● **TEXT BLOCK**:
--- START ---

1. Introduction
One of the fundamental features of remote sensing data is the resolution in spatial, spectral, temporal, and radiometric domains. However, all single remote sensing sensors are constrained by their tradeoffs in spatial, spectral, temporal, and radiometric resolutions due to the technical and economic reasons. Specifically, we focus on the tradeoff between spatial and temporal resolution of remote sensing data in this study. For example, the images from sensors of Landsat TM/ETM+ and SPOT/HRV are featured by high-spatial resolutions of 10–30 m but low-temporal resolutions from a half to one month, while the images from sensors of MODIS, AVHRR, and MERIS are characterized by low-spatial resolutions of 250–1000 m but daily temporal coverage. These remote sensing data are complementary in both spatial and temporal resolutions.
However, capturing both spatial and temporal dynamical characteristics simultaneously is one important property for existing current remote sensing based monitoring systems. Examples include a monitoring system for change detection of land use/cover, crop growth monitoring system, disaster monitoring system, etc. [
1,
2]. To solve this conflict between data deficiency and the needs of practical applications, various spatiotemporal fusion methods [
3,
4,
5,
6,
7,
8,
9,
10] were proposed in the past decade. These methods combine high spatial resolution remote sensing data and high temporal resolution remote sensing data to generate fused data with both high-spatial and high-temporal resolutions. Specifically, the high-spatial resolution data suffer from low-temporal resolution (shortened as HSLT) and the high-temporal resolution data has low-spatial resolution (shortened as HTLS), but they are characterized by some similar spectral properties, such as band width and the number of bands. Considering the long revisit cycles of HSLT images and the effects of bad weather, the usual assumption for inputs of spatiotemporal fusion methods is that one or two pairs of HSLT–HTLS images on prior dates and one or more HTLS images on prediction dates are given. According to the differences in fusion basis, these fusion methods are usually divided into three classes: reconstruction-based, transformation-based, and learning-based [
11]. We introduce several representative works for each category in the following section.

--- END ---

● **INPUT DATA**:
--- START ---

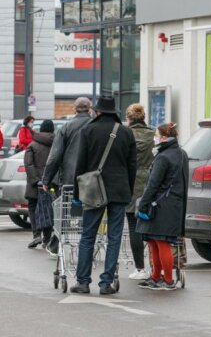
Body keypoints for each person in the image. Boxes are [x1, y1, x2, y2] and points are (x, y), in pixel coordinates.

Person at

--- END ---

● **WORK ITEM A**: In the part of the remote sensing introduction that opens with the words containing "1. Introduction" and closes with "and temporal resolutions.", replace "economic" with "financial" and write that part out again.
● **WORK ITEM B**: Which remote sensing sensors does the remote sensing introduction name?
The material above comes from a separate source.

● **RESPONSE BOX A**:
1. Introduction
One of the fundamental features of remote sensing data is the resolution in spatial, spectral, temporal, and radiometric domains. However, all single remote sensing sensors are constrained by their tradeoffs in spatial, spectral, temporal, and radiometric resolutions due to the technical and financial reasons. Specifically, we focus on the tradeoff between spatial and temporal resolution of remote sensing data in this study. For example, the images from sensors of Landsat TM/ETM+ and SPOT/HRV are featured by high-spatial resolutions of 10–30 m but low-temporal resolutions from a half to one month, while the images from sensors of MODIS, AVHRR, and MERIS are characterized by low-spatial resolutions of 250–1000 m but daily temporal coverage. These remote sensing data are complementary in both spatial and temporal resolutions.

● **RESPONSE BOX B**:
- Landsat TM/ETM+
- SPOT/HRV
- MODIS
- AVHRR
- MERIS